● **Direction 1**:
Translate this sentence from the market report below into Spanish: "The Fed meeting will dominate but there will also be considerable attention on the Bank of England meeting as well as a meeting of the Bank of Japan."

## BEGIN Text to read

What a week we had last week and what a week lies ahead – we know all about the former with another surge in US inflation – the coming few days is all about the two-day Fed meeting and the decision, the wording of the post meeting statement and new forecasts – especially for US inflation and growth.
Markets Friday were flattened by the worse than expected consumer price rise of 8.6% in the year to May.
That saw the Dow shed 880 points, or 2.73%, to close at 31,392.79 on Friday. The S&P 500 lost 2.91% to settle at 3,900.86. The Nasdaq Composite sank 3.52% to 11,340.02.
The S&P 500 fell 5.1%, while the tech-heavy Nasdaq shed 5.6%. The Dow lost 4.6% last week.
At the Fed’s May meeting, chair Jay Powell had set the stage for half-point rises in both June and July, but some questions remained about whether the Fed would continue at that pace at its meeting in September.
Stocks ended May with a rally off the 2022 lows on the speculation that maybe the worst of the inflation is over, but Friday’s CPI report dashed those hopes. The S&P 500 is back down nearly 19% from its record and sits roughly even with its May closing low for the year.
The Fed meeting will dominate but there will also be considerable attention on the Bank of England meeting as well as a meeting of the Bank of Japan.

## END Text to read
## BEGIN Entries shown

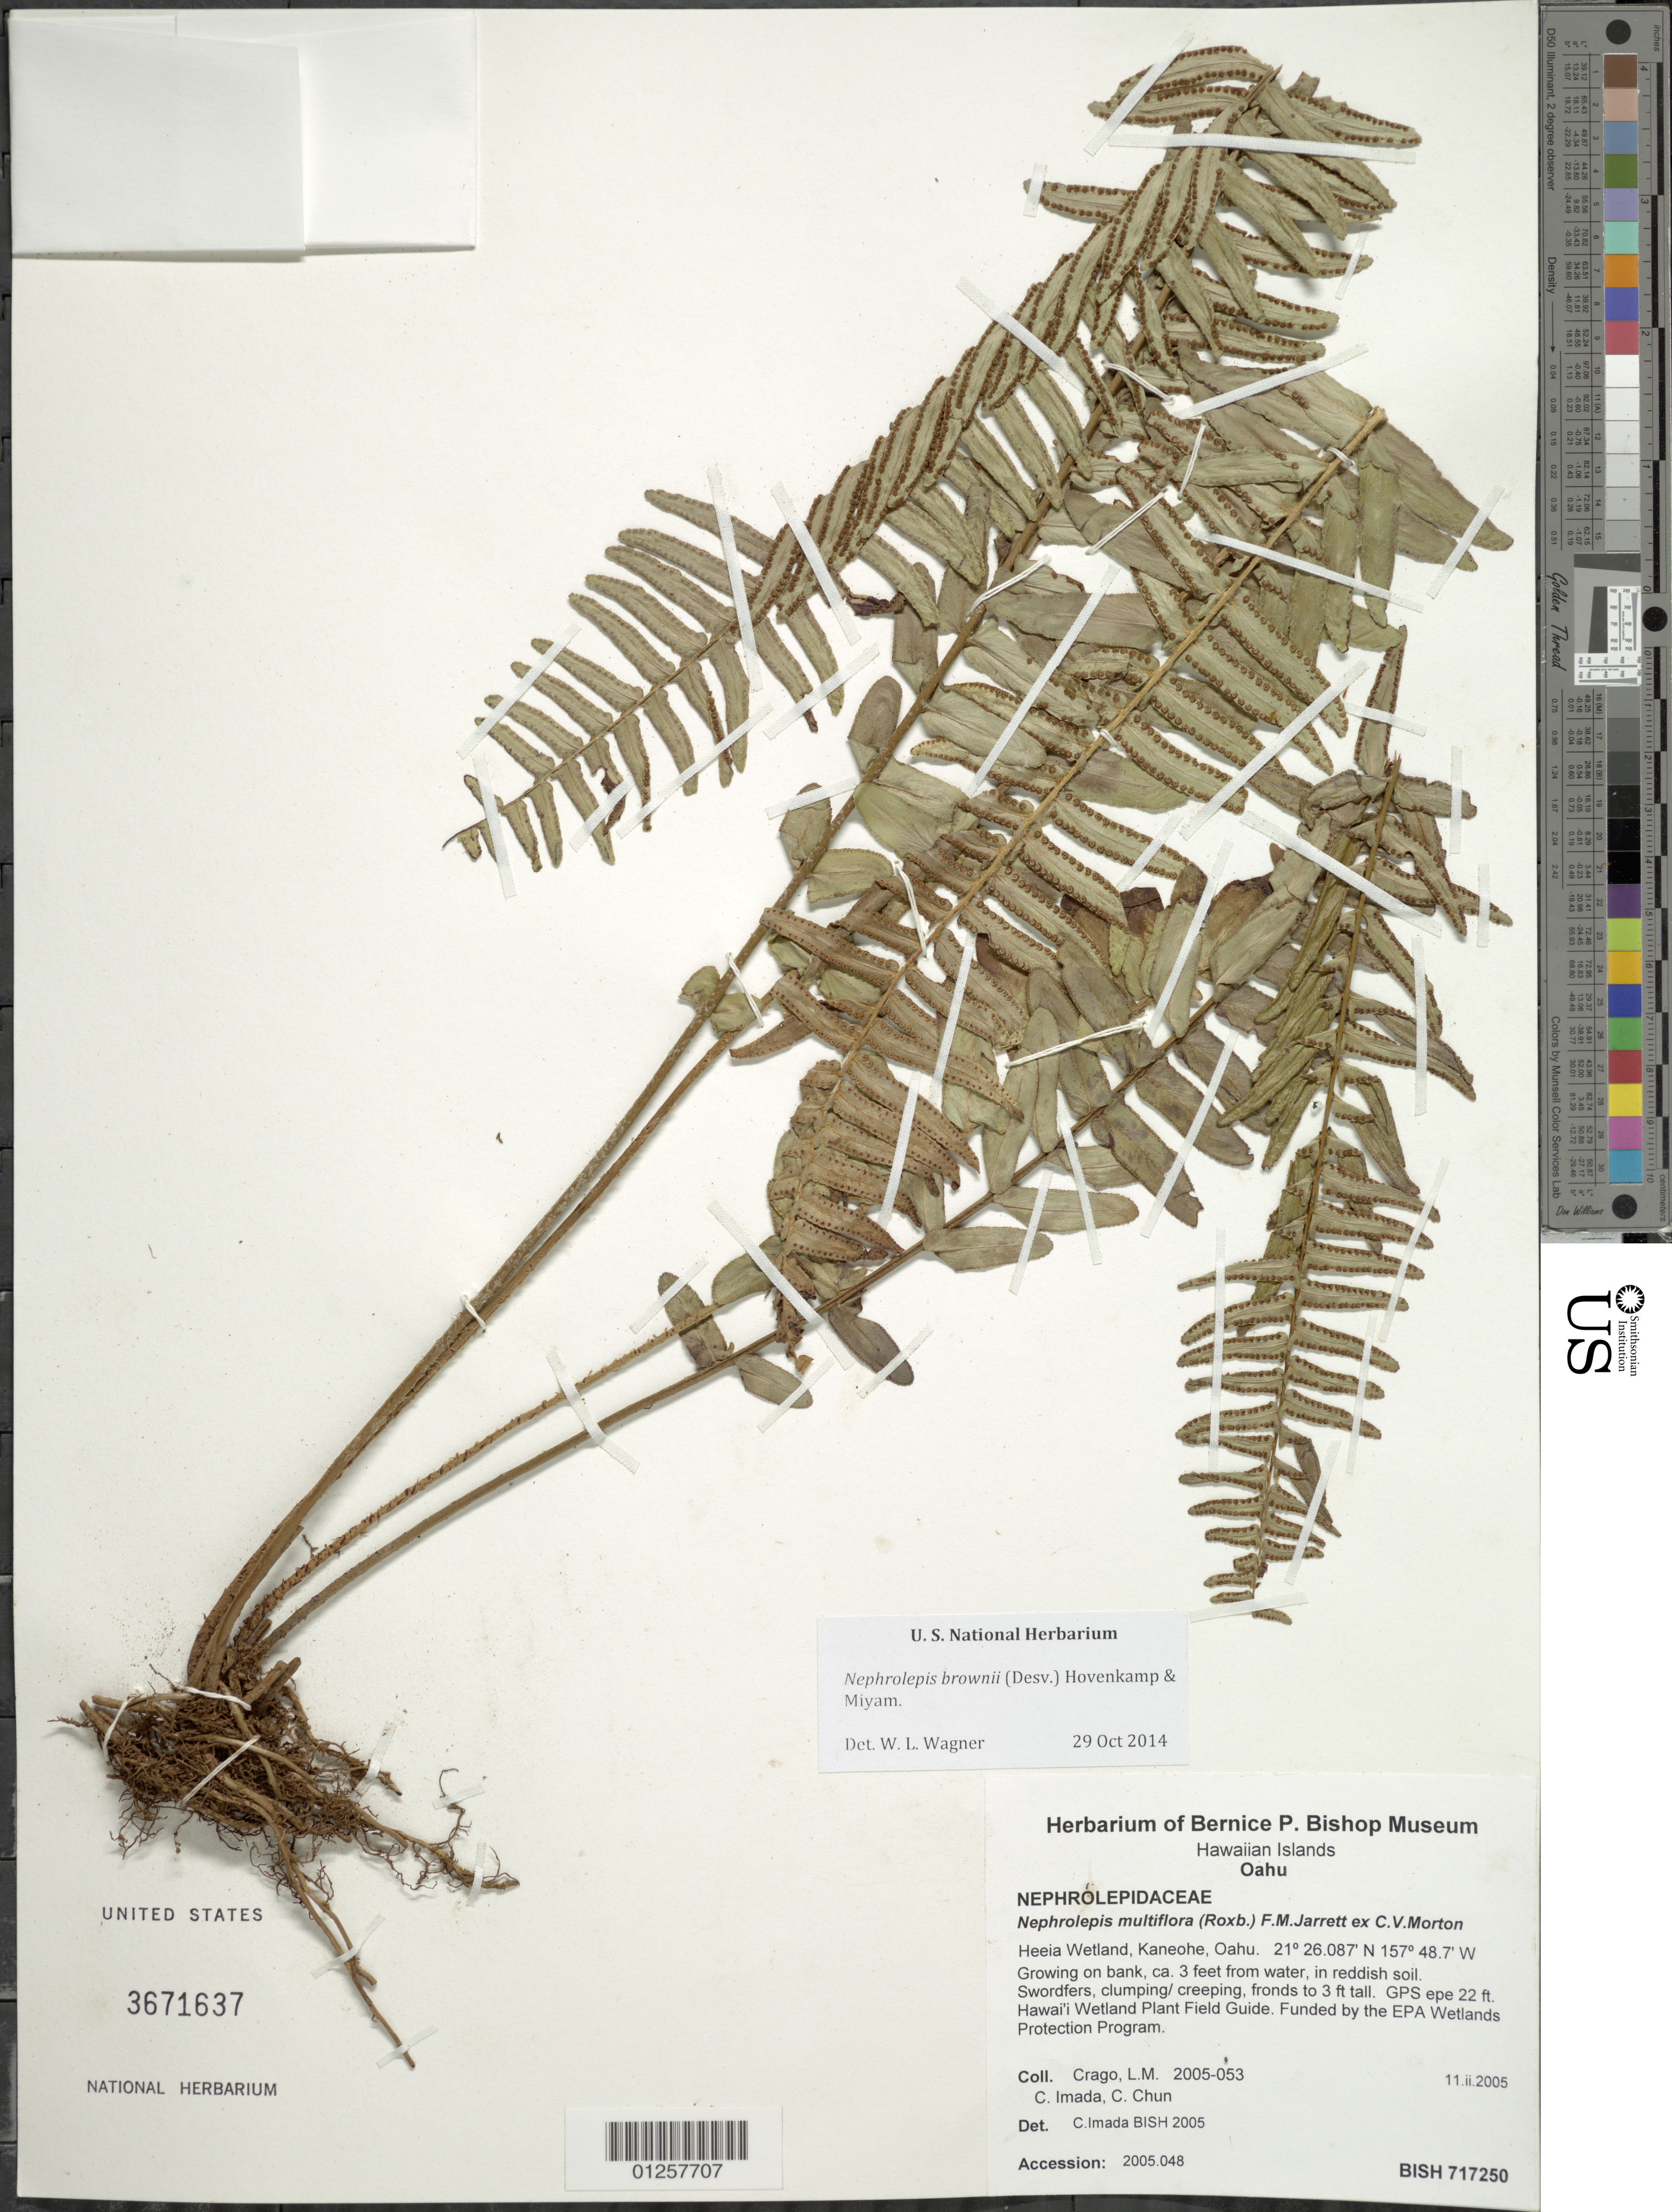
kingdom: Plantae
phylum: Tracheophyta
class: Polypodiopsida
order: Polypodiales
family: Nephrolepidaceae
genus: Nephrolepis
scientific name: Nephrolepis multiflora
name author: (Roxb.) F.M. Jarrett ex C.V. Morton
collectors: L. Crago, C. Imada & C. Chun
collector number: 2005-053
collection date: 2005-02-11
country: United States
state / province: Hawaii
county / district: Honolulu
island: Oahu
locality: Kaneohe, Heeia Wetland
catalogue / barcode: US 3671637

## END Entries shown

● **Direction 2**:
From the listing above, output everything from the line containing "county / district: Honolulu" down to the end of the listing as a JSON list of strings, one string per line, with blank lines left out.

● **Final answer 1**:
La reunión de la Fed dominará, pero también habrá una atención considerable a la reunión del Banco de Inglaterra, así como a una reunión del Banco de Japón.

● **Final answer 2**:
[
  "county / district: Honolulu",
  "island: Oahu",
  "locality: Kaneohe, Heeia Wetland",
  "catalogue / barcode: US 3671637"
]